(Material provided)
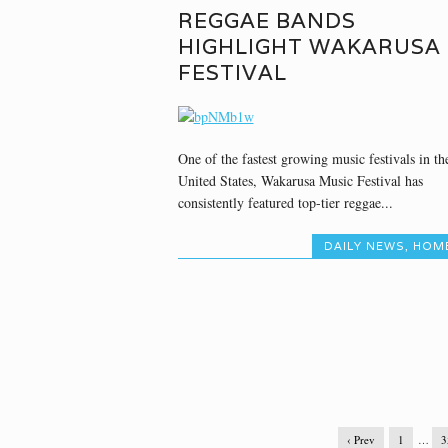
REGGAE BANDS
HIGHLIGHT WAKARUSA
FESTIVAL
One of the fastest growing music festivals in th
United States, Wakarusa Music Festival has
consistently featured top-tier reggae...
DAILY NEWS
,
HOM
‹ Prev
1
…
3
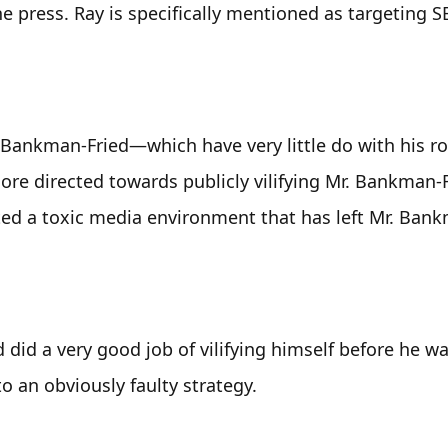
e press. Ray is specifically mentioned as targeting SB
Bankman-Fried—which have very little do with his rol
ore directed towards publicly vilifying Mr. Bankman
ted a toxic media environment that has left Mr. Ban
 did a very good job of vilifying himself before he wa
o an obviously faulty strategy.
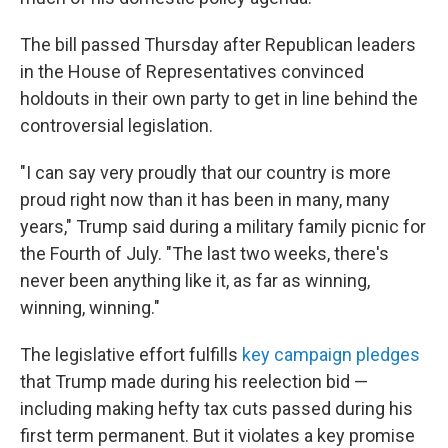
The bill passed Thursday after Republican leaders
in the House of Representatives convinced
holdouts in their own party to get in line behind the
controversial legislation.
"I can say very proudly that our country is more
proud right now than it has been in many, many
years," Trump said during a military family picnic for
the Fourth of July. "The last two weeks, there's
never been anything like it, as far as winning,
winning, winning."
The legislative effort fulfills
key campaign pledges
that Trump made during his reelection bid —
including making hefty tax cuts passed during his
first term permanent. But it violates a key promise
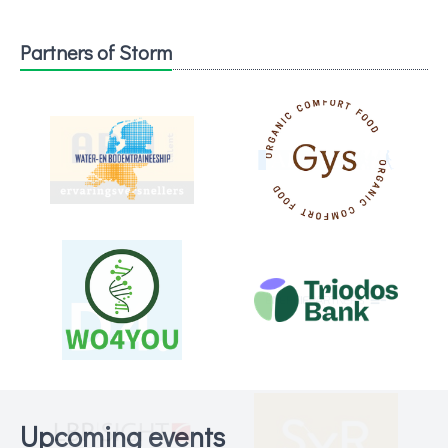
Partners of Storm
Upcoming events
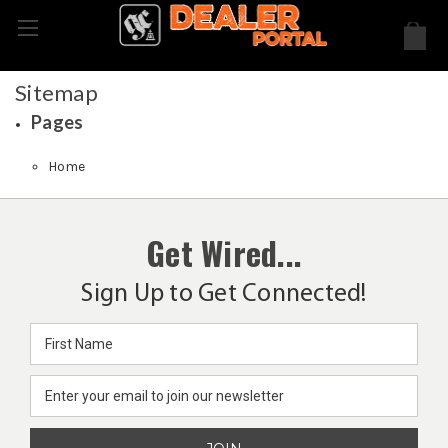
Sitemap
Pages
Home
Get Wired...
Sign Up to Get Connected!
Email
Address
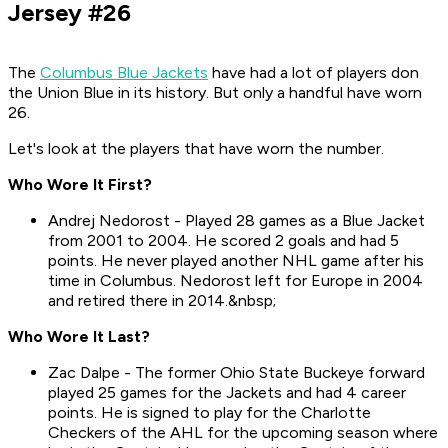
Jersey #26
The
Columbus Blue Jackets
have had a lot of players don
the Union Blue in its history. But only a handful have worn
26.
Let's look at the players that have worn the number.
Who Wore It First?
Andrej Nedorost - Played 28 games as a Blue Jacket
from 2001 to 2004. He scored 2 goals and had 5
points. He never played another NHL game after his
time in Columbus. Nedorost left for Europe in 2004
and retired there in 2014.&nbsp;
Who Wore It Last?
Zac Dalpe - The former Ohio State Buckeye forward
played 25 games for the Jackets and had 4 career
points. He is signed to play for the Charlotte
Checkers of the AHL for the upcoming season where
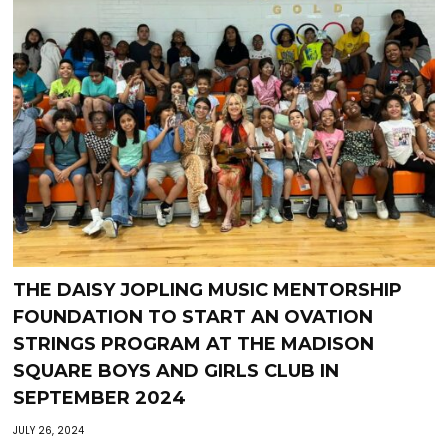
THE DAISY JOPLING MUSIC MENTORSHIP
FOUNDATION TO START AN OVATION
STRINGS PROGRAM AT THE MADISON
SQUARE BOYS AND GIRLS CLUB IN
SEPTEMBER 2024
JULY 26, 2024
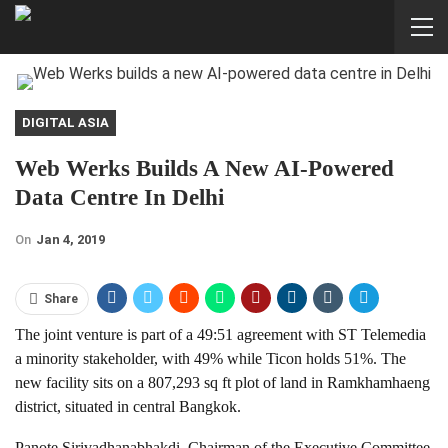
DIGITAL ASIA
Web Werks Builds A New AI-Powered
Data Centre In Delhi
On
Jan 4, 2019
Share
The joint venture is part of a 49:51 agreement with ST Telemedia
a minority stakeholder, with 49% while Ticon holds 51%. The
new facility sits on a 807,293 sq ft plot of land in Ramkhamhaeng
district, situated in central Bangkok.
Panote Sirivadhanabhakdi, Chairman of the Executive Committee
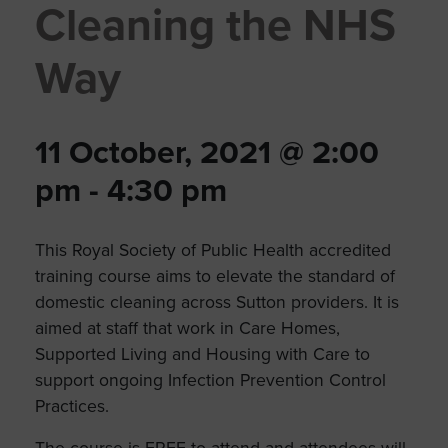
Cleaning the NHS
Way
11 October, 2021 @ 2:00
pm
-
4:30 pm
This Royal Society of Public Health accredited
training course aims to elevate the standard of
domestic cleaning across Sutton providers. It is
aimed at staff that work in Care Homes,
Supported Living and Housing with Care to
support ongoing Infection Prevention Control
Practices.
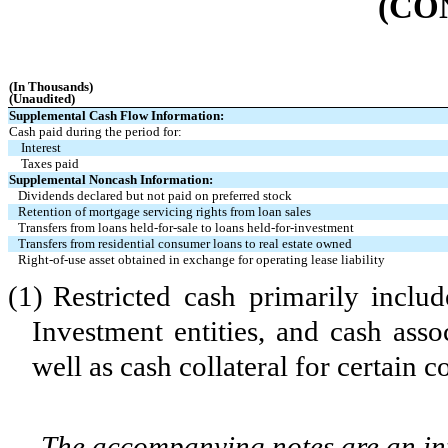
(CO
(In Thousands)
(Unaudited)
Supplemental Cash Flow Information:
Cash paid during the period for:
Interest
Taxes paid
Supplemental Noncash Information:
Dividends declared but not paid on preferred stock
Retention of mortgage servicing rights from loan sales
Transfers from loans held-for-sale to loans held-for-investment
Transfers from residential consumer loans to real estate owned
Right-of-use asset obtained in exchange for operating lease liability
(1)
Restricted cash primarily inclu
Investment entities, and cash asso
well as cash collateral for certain c
The accompanying notes are an int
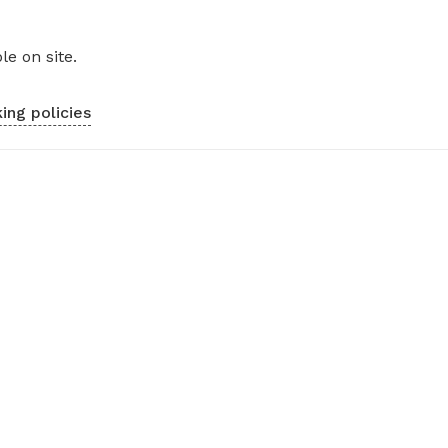
le on site.
ing policies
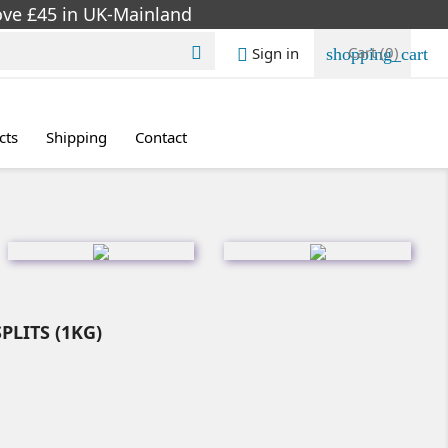
bove £45 in UK-Mainland
Cart
(0)
Sign in

shopping_cart

cts
Shipping
Contact
PLITS (1KG)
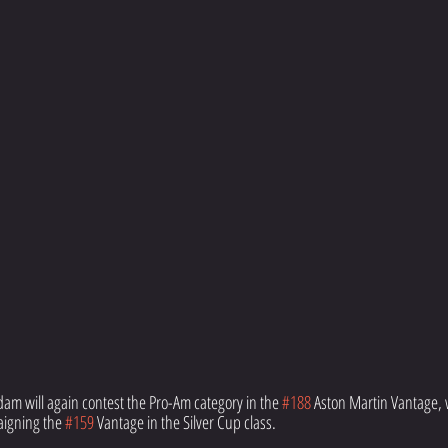
m will again contest the Pro-Am category in the 
#188
 Aston Martin Vantage, 
igning the 
#159
 Vantage in the Silver Cup class.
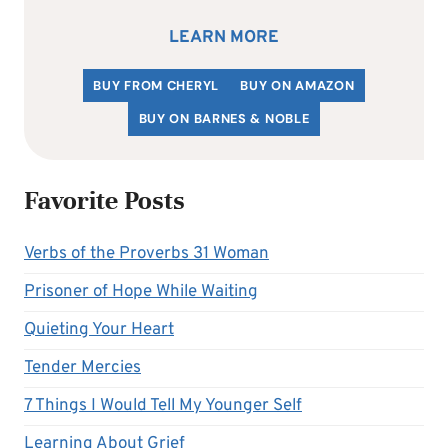
LEARN MORE
BUY FROM CHERYL
BUY ON AMAZON
BUY ON BARNES & NOBLE
Favorite Posts
Verbs of the Proverbs 31 Woman
Prisoner of Hope While Waiting
Quieting Your Heart
Tender Mercies
7 Things I Would Tell My Younger Self
Learning About Grief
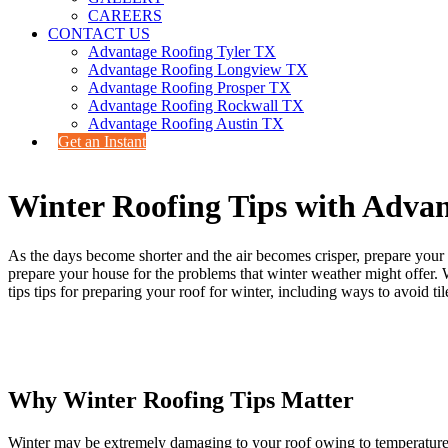
CAREERS
CONTACT US
Advantage Roofing Tyler TX
Advantage Roofing Longview TX
Advantage Roofing Prosper TX
Advantage Roofing Rockwall TX
Advantage Roofing Austin TX
Get an Instant
Winter Roofing Tips with Adv
As the days become shorter and the air becomes crisper, prepare your ro
prepare your house for the problems that winter weather might offer. 
tips tips for preparing your roof for winter, including ways to avoid t
Why Winter Roofing Tips Matter
Winter may be extremely damaging to your roof owing to temperature flu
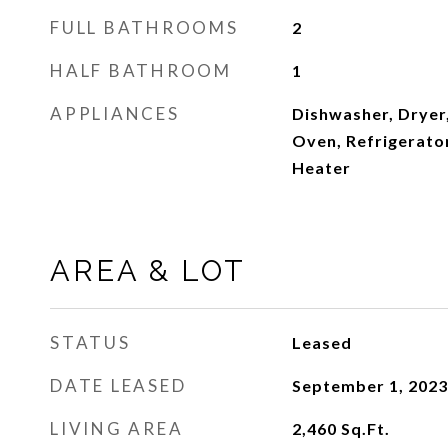
FULL BATHROOMS
2
HALF BATHROOM
1
APPLIANCES
Dishwasher, Dryer
Oven, Refrigerato
Heater
AREA & LOT
STATUS
Leased
DATE LEASED
September 1, 2023
LIVING AREA
2,460
Sq.Ft.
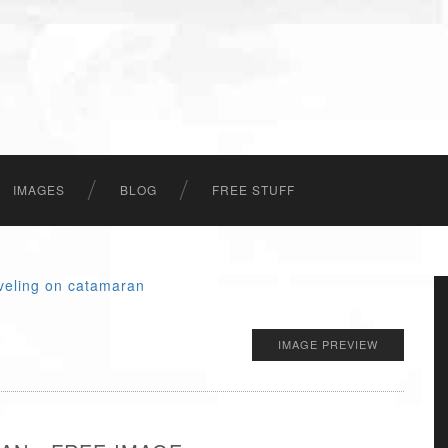
IMAGES
BLOG
FREE STUFF
IMAGE PREVIEW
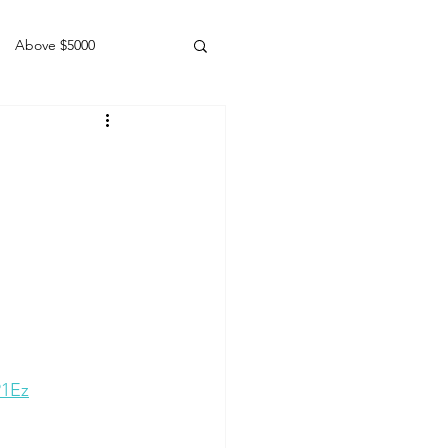
Above $5000
Geldings
P1Ez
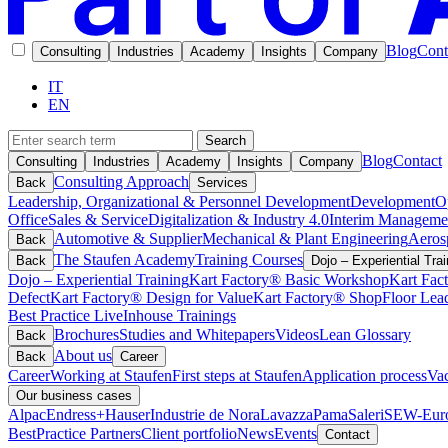
Blog
Cont
Consulting
Industries
Academy
Insights
Company
IT
EN
Search
Blog
Contact
Consulting
Industries
Academy
Insights
Company
Consulting Approach
Back
Services
Leadership, Organizational & Personnel Development
Development
O
Office
Sales & Service
Digitalization & Industry 4.0
Interim Manageme
Automotive & Supplier
Mechanical & Plant Engineering
Aeros
Back
The Staufen Academy
Training Courses
Back
Dojo – Experiential Trai
Dojo – Experiential Training
Kart Factory® Basic Workshop
Kart Fac
Defect
Kart Factory® Design for Value
Kart Factory® ShopFloor Lea
Best Practice Live
Inhouse Trainings
Brochures
Studies and Whitepapers
Videos
Lean Glossary
Back
About us
Back
Career
Career
Working at Staufen
First steps at Staufen
Application process
Vac
Our business cases
Alpac
Endress+Hauser
Industrie de Nora
Lavazza
Pama
Saleri
SEW-Euro
BestPractice Partners
Client portfolio
News
Events
Contact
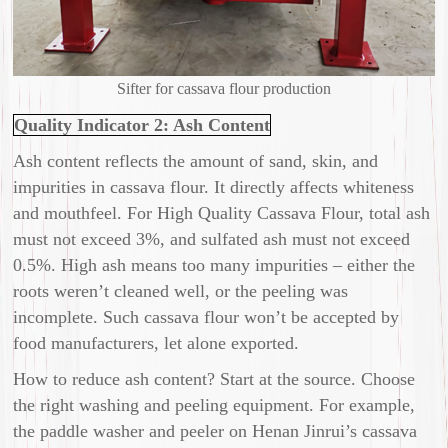
Sifter for cassava flour production
Quality Indicator 2: Ash Content
Ash content reflects the amount of sand, skin, and
impurities in cassava flour. It directly affects whiteness
and mouthfeel. For High Quality Cassava Flour, total ash
must not exceed 3%, and sulfated ash must not exceed
0.5%. High ash means too many impurities – either the
roots weren’t cleaned well, or the peeling was
incomplete. Such cassava flour won’t be accepted by
food manufacturers, let alone exported.
How to reduce ash content? Start at the source. Choose
the right washing and peeling equipment. For example,
the paddle washer and peeler on Henan Jinrui’s cassava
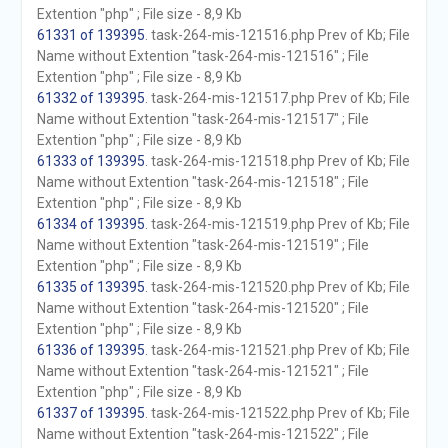
Extention "php" ; File size - 8,9 Kb
61331 of 139395
. task-264-mis-121516.php Prev of Kb; File
Name without Extention "task-264-mis-121516" ; File
Extention "php" ; File size - 8,9 Kb
61332 of 139395
. task-264-mis-121517.php Prev of Kb; File
Name without Extention "task-264-mis-121517" ; File
Extention "php" ; File size - 8,9 Kb
61333 of 139395
. task-264-mis-121518.php Prev of Kb; File
Name without Extention "task-264-mis-121518" ; File
Extention "php" ; File size - 8,9 Kb
61334 of 139395
. task-264-mis-121519.php Prev of Kb; File
Name without Extention "task-264-mis-121519" ; File
Extention "php" ; File size - 8,9 Kb
61335 of 139395
. task-264-mis-121520.php Prev of Kb; File
Name without Extention "task-264-mis-121520" ; File
Extention "php" ; File size - 8,9 Kb
61336 of 139395
. task-264-mis-121521.php Prev of Kb; File
Name without Extention "task-264-mis-121521" ; File
Extention "php" ; File size - 8,9 Kb
61337 of 139395
. task-264-mis-121522.php Prev of Kb; File
Name without Extention "task-264-mis-121522" ; File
(End Material provided)
◆ Task to carry out ◆
Search the entries for the word "Advantage", then copy every line in which it is found.

◆ Worked solution ◆
Advantage Roofing Tyler TX
Advantage Roofing Longview TX
Advantage Roofing Prosper TX
Advantage Roofing Rockwall TX
Advantage Roofing Austin TX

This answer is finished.